◆ **Dataset records**

====================

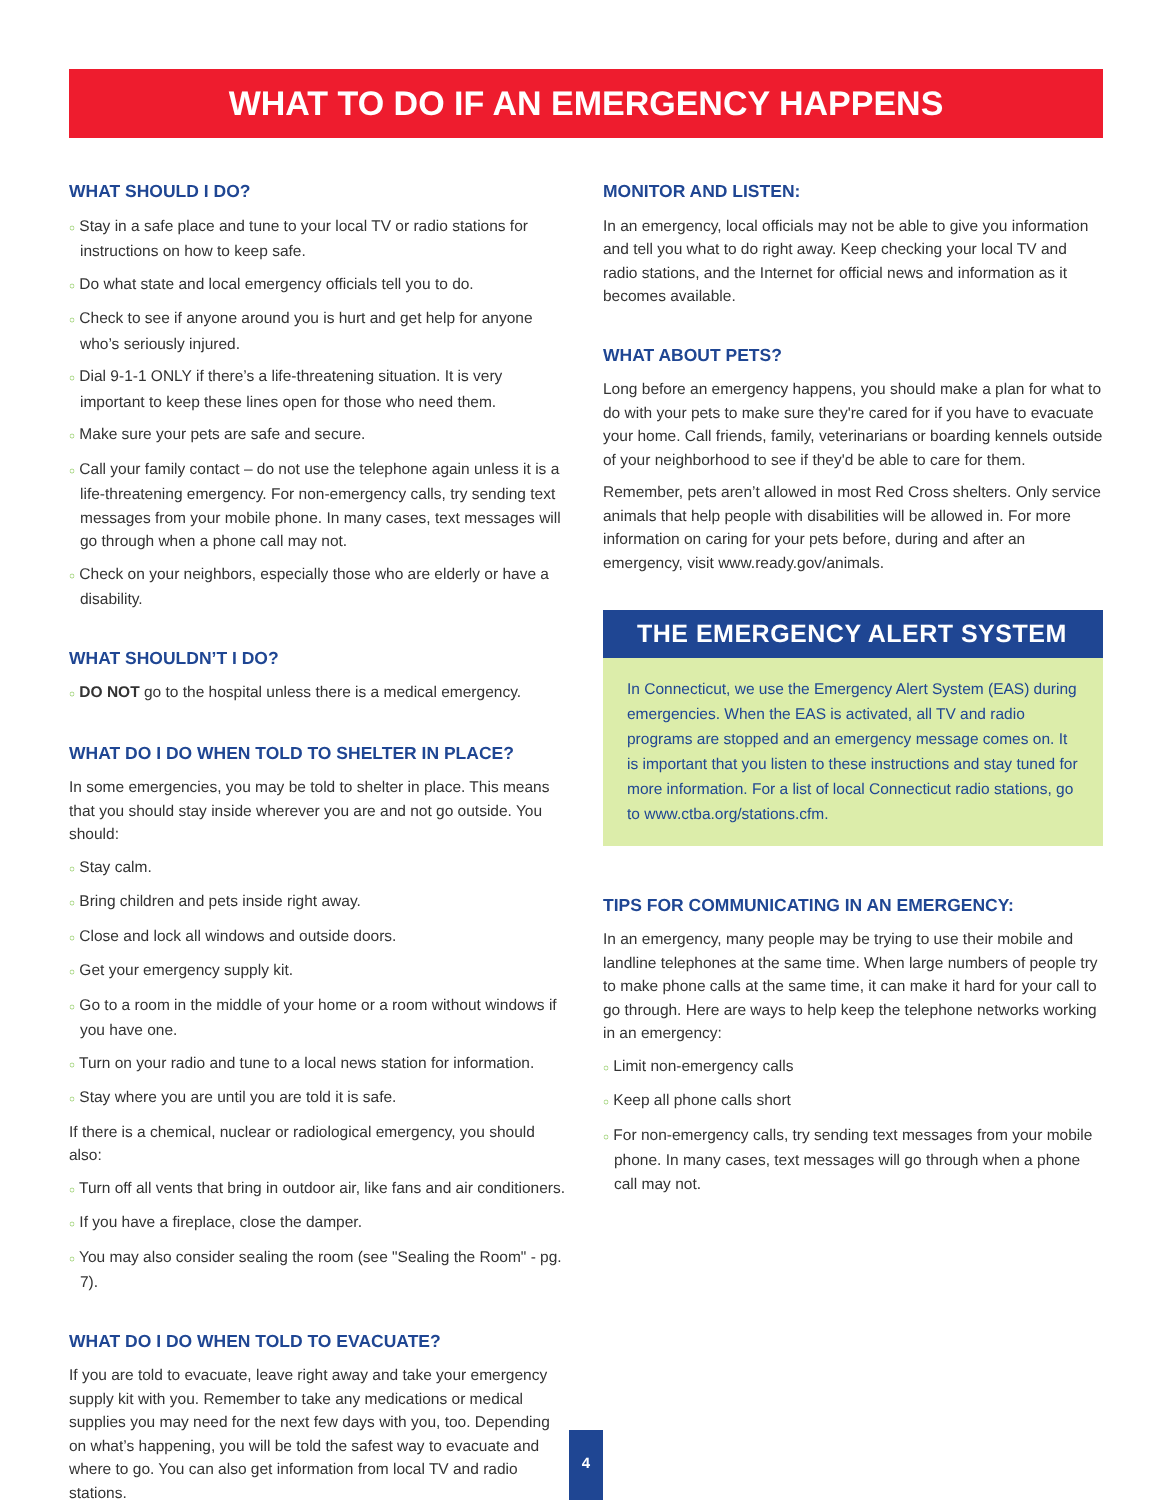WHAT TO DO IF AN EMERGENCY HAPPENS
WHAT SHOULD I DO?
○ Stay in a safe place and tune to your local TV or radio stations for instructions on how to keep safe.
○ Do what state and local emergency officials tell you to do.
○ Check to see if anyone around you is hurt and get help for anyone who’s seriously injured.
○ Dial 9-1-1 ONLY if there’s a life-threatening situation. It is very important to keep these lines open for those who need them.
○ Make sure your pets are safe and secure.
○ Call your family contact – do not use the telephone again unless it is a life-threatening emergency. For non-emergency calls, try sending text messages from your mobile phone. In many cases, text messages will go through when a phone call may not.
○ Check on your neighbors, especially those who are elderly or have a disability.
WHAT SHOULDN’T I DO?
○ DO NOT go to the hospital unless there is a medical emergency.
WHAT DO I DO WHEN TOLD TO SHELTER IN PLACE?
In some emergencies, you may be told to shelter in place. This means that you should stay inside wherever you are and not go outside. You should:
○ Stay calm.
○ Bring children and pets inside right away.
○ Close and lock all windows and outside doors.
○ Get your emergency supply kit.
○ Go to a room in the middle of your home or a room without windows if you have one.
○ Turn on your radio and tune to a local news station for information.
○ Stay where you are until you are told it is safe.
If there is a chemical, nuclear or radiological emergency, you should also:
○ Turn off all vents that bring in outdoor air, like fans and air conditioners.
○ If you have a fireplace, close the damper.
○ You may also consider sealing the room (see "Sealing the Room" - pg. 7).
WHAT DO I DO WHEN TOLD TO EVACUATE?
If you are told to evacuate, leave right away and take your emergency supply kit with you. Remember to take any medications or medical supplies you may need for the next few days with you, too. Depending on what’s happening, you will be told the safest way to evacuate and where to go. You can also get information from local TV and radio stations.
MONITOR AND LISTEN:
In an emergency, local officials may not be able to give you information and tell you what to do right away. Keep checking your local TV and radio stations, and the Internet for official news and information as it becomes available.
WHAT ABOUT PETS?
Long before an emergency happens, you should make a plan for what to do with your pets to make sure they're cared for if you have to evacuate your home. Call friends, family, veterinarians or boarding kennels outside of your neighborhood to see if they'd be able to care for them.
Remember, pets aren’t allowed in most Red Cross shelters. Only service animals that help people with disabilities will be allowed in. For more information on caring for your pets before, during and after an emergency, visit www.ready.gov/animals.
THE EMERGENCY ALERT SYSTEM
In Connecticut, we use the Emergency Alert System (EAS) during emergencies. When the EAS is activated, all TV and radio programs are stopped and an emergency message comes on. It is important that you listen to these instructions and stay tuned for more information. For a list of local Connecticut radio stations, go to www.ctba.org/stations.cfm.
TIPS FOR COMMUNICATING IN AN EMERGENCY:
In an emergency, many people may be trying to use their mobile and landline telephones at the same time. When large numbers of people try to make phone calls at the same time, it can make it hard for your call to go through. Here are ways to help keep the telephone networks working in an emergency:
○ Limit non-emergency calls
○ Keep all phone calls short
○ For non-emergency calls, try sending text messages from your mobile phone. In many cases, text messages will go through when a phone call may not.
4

====================

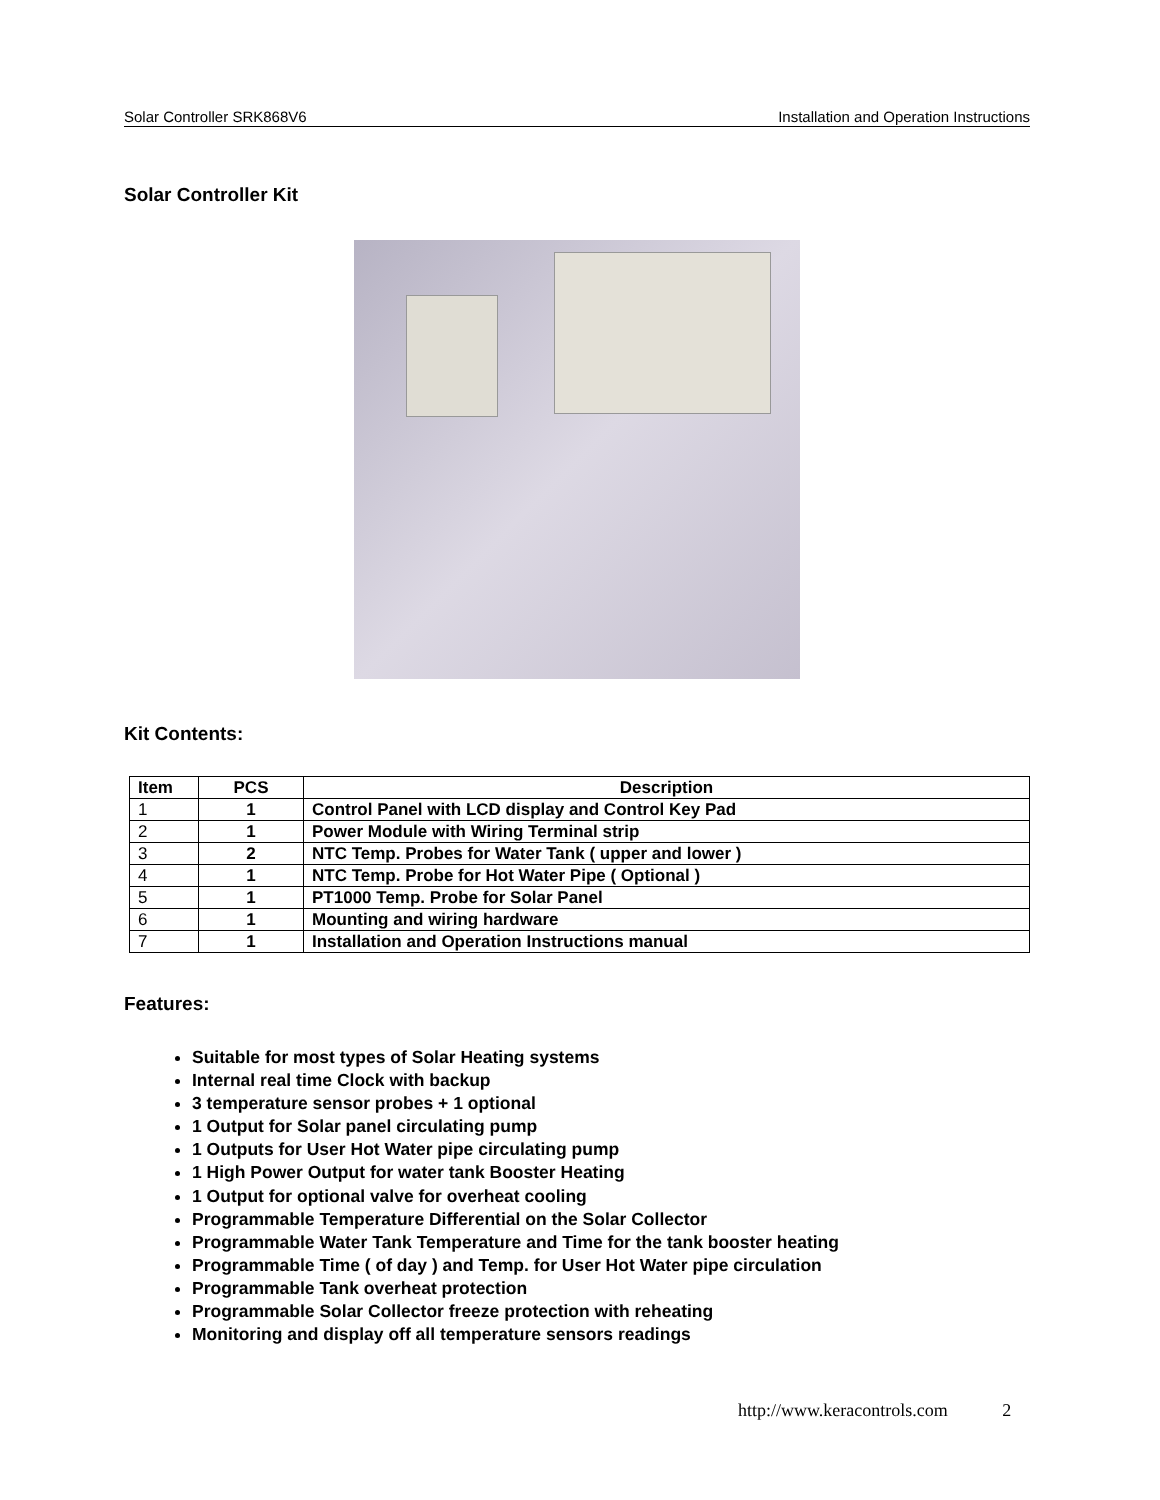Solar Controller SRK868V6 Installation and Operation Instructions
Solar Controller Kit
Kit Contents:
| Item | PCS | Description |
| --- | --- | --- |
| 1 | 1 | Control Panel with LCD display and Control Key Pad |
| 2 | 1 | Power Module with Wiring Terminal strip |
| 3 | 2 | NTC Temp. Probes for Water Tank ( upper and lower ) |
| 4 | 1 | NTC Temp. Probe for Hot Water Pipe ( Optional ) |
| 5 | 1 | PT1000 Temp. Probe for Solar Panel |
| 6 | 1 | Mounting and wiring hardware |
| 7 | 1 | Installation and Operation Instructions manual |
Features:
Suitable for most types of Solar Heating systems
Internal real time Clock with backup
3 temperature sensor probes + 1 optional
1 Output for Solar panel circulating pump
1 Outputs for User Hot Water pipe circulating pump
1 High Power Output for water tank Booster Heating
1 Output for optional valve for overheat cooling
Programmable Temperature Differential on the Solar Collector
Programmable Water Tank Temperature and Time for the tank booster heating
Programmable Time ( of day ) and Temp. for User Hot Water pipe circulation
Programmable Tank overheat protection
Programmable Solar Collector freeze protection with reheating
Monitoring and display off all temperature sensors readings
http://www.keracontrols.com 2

====================

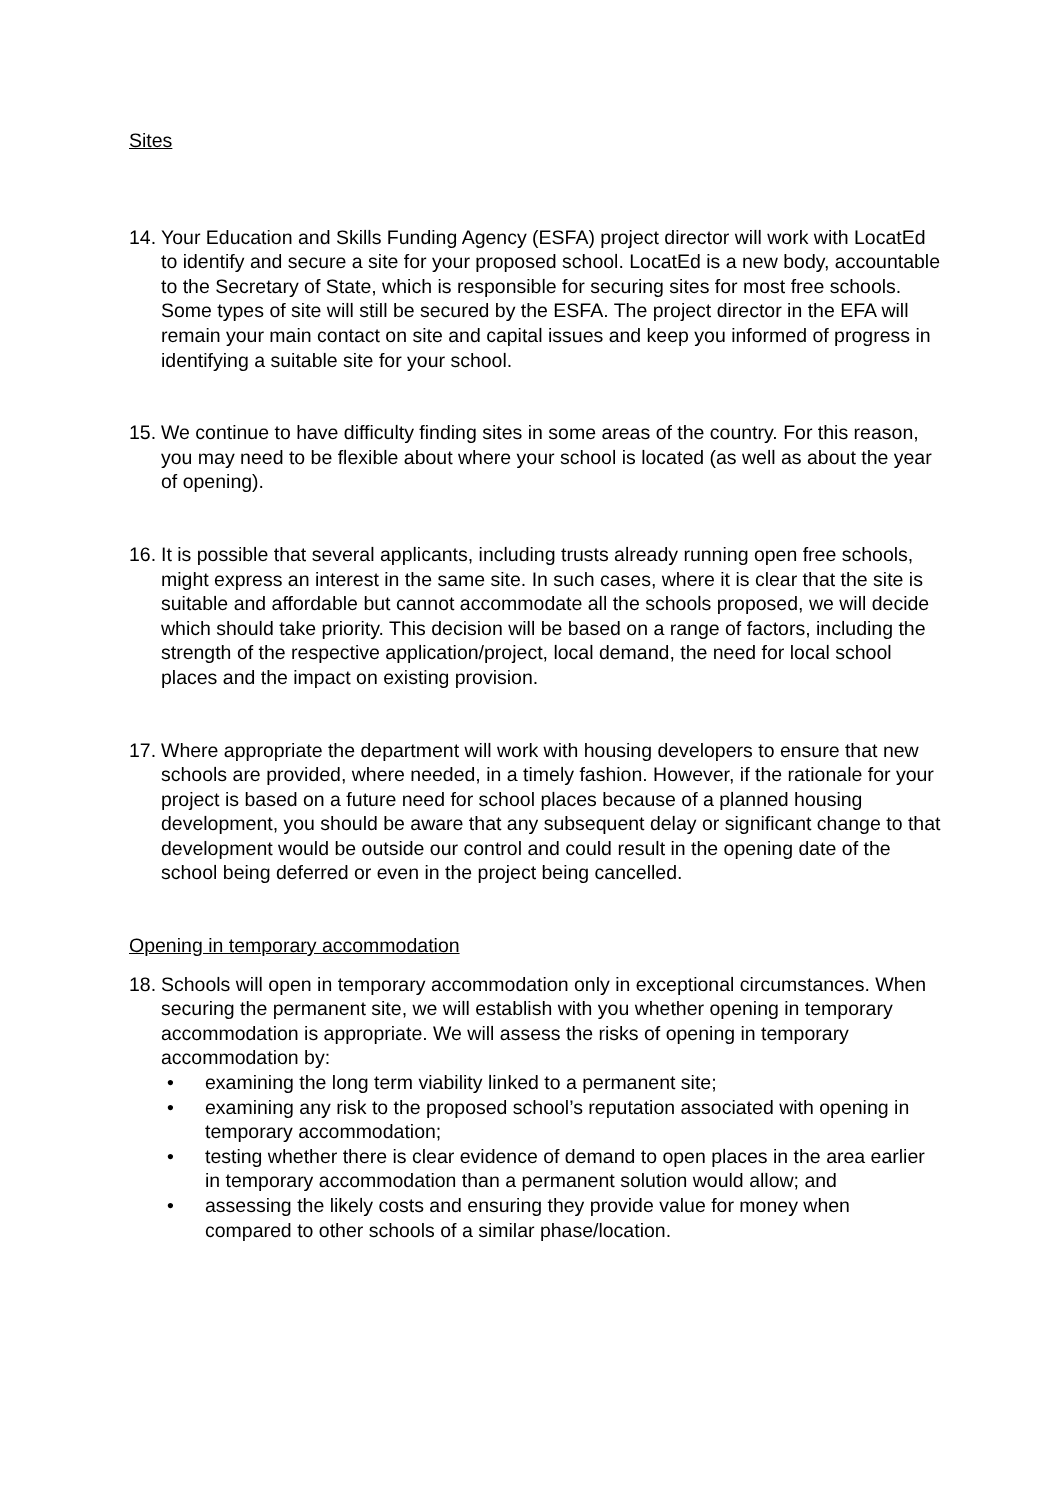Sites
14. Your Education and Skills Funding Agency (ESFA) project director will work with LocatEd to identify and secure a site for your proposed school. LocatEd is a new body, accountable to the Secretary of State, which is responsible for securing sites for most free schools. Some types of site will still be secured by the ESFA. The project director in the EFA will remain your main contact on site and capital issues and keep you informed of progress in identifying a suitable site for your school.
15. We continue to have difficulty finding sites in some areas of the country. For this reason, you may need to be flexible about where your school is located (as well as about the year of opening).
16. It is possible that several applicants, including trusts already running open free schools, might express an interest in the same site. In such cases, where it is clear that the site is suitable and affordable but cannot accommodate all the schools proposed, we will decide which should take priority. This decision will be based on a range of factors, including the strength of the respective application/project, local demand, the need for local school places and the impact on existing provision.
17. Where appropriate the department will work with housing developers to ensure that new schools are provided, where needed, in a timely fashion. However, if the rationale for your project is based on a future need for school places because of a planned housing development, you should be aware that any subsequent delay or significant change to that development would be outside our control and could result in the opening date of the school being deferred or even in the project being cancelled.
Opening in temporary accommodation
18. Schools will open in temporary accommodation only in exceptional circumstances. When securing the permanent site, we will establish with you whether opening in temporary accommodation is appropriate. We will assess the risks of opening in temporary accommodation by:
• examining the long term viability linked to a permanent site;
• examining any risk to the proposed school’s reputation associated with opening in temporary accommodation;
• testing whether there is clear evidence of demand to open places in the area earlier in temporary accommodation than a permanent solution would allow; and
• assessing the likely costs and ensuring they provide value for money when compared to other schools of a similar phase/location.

====================

◆ **Required action**
Find every line in the records above that holds the word "people", and copy each one.

◆ **Exercise response**
Remember, pets aren’t allowed in most Red Cross shelters. Only service animals that help people with disabilities will be allowed in. For more information on caring for your pets before, during and after an emergency, visit www.ready.gov/animals.
In an emergency, many people may be trying to use their mobile and landline telephones at the same time. When large numbers of people try to make phone calls at the same time, it can make it hard for your call to go through. Here are ways to help keep the telephone networks working in an emergency:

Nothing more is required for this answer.